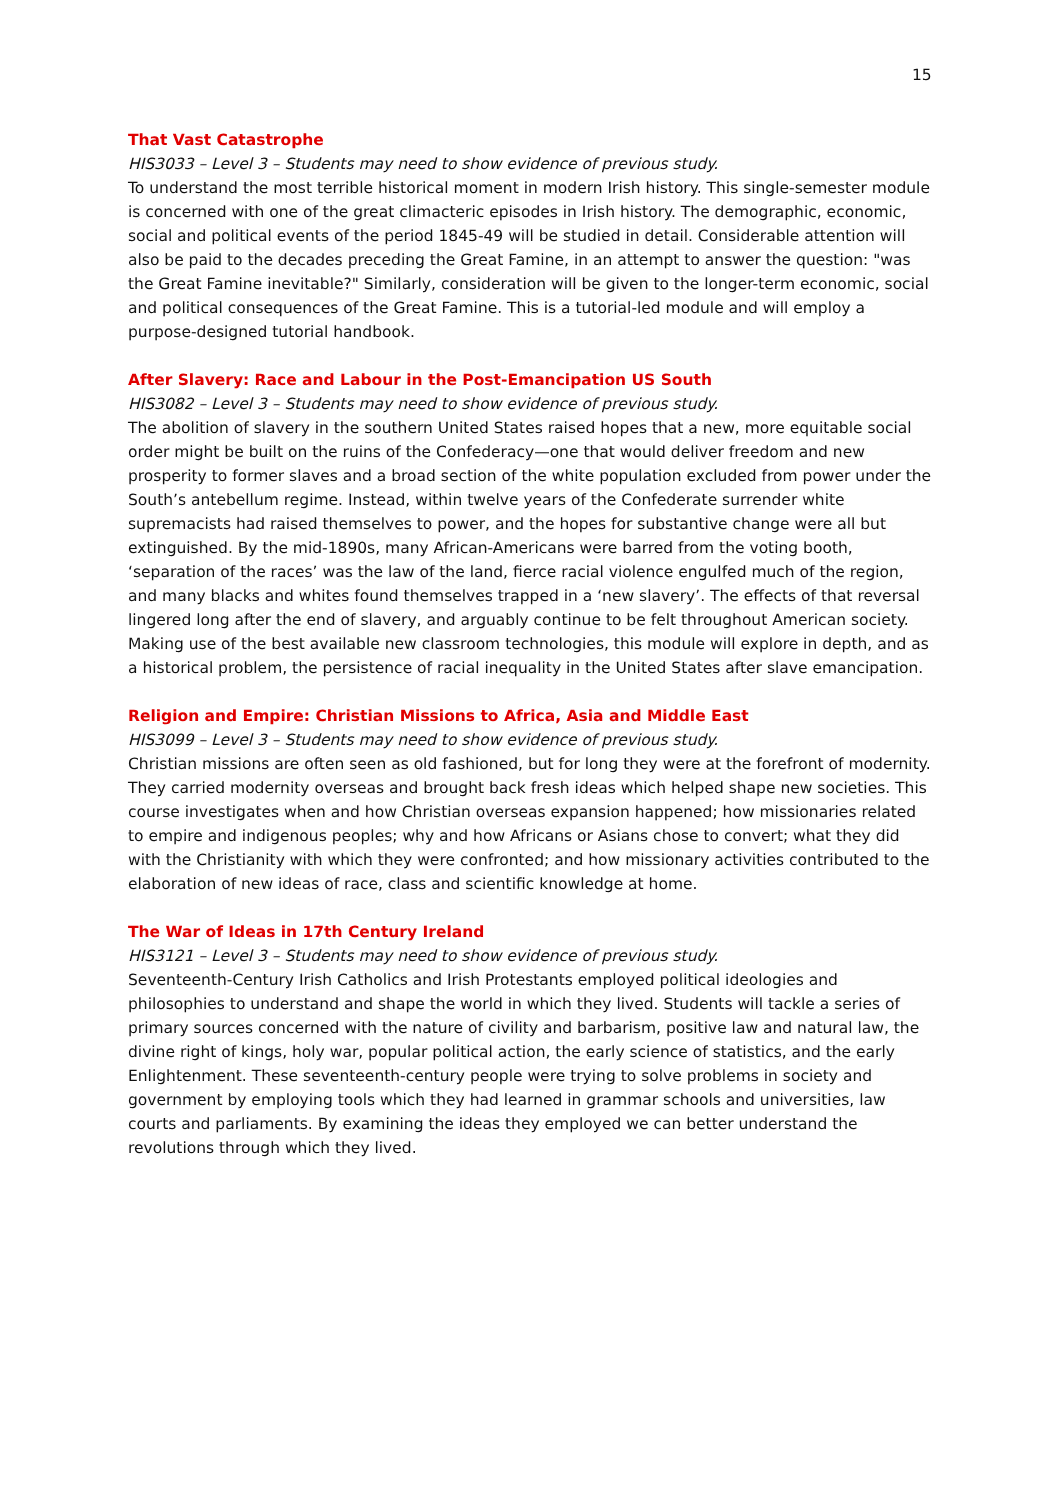15
That Vast Catastrophe
HIS3033 – Level 3 – Students may need to show evidence of previous study.
To understand the most terrible historical moment in modern Irish history. This single-semester module is concerned with one of the great climacteric episodes in Irish history. The demographic, economic, social and political events of the period 1845-49 will be studied in detail. Considerable attention will also be paid to the decades preceding the Great Famine, in an attempt to answer the question: "was the Great Famine inevitable?" Similarly, consideration will be given to the longer-term economic, social and political consequences of the Great Famine. This is a tutorial-led module and will employ a purpose-designed tutorial handbook.
After Slavery: Race and Labour in the Post-Emancipation US South
HIS3082 – Level 3 – Students may need to show evidence of previous study.
The abolition of slavery in the southern United States raised hopes that a new, more equitable social order might be built on the ruins of the Confederacy—one that would deliver freedom and new prosperity to former slaves and a broad section of the white population excluded from power under the South’s antebellum regime. Instead, within twelve years of the Confederate surrender white supremacists had raised themselves to power, and the hopes for substantive change were all but extinguished. By the mid-1890s, many African-Americans were barred from the voting booth, ‘separation of the races’ was the law of the land, fierce racial violence engulfed much of the region, and many blacks and whites found themselves trapped in a ‘new slavery’. The effects of that reversal lingered long after the end of slavery, and arguably continue to be felt throughout American society. Making use of the best available new classroom technologies, this module will explore in depth, and as a historical problem, the persistence of racial inequality in the United States after slave emancipation.
Religion and Empire: Christian Missions to Africa, Asia and Middle East
HIS3099 – Level 3 – Students may need to show evidence of previous study.
Christian missions are often seen as old fashioned, but for long they were at the forefront of modernity. They carried modernity overseas and brought back fresh ideas which helped shape new societies. This course investigates when and how Christian overseas expansion happened; how missionaries related to empire and indigenous peoples; why and how Africans or Asians chose to convert; what they did with the Christianity with which they were confronted; and how missionary activities contributed to the elaboration of new ideas of race, class and scientific knowledge at home.
The War of Ideas in 17th Century Ireland
HIS3121 – Level 3 – Students may need to show evidence of previous study.
Seventeenth-Century Irish Catholics and Irish Protestants employed political ideologies and philosophies to understand and shape the world in which they lived. Students will tackle a series of primary sources concerned with the nature of civility and barbarism, positive law and natural law, the divine right of kings, holy war, popular political action, the early science of statistics, and the early Enlightenment. These seventeenth-century people were trying to solve problems in society and government by employing tools which they had learned in grammar schools and universities, law courts and parliaments. By examining the ideas they employed we can better understand the revolutions through which they lived.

_ _ _ _ _ _ _

#### How to complete this task:
Begin at the first line of the records. Print every line through the one containing "HIS3033 – Level" exactly, but skip the pictures.

#### Solution for this task:
15
That Vast Catastrophe
HIS3033 – Level 3 – Students may need to show evidence of previous study.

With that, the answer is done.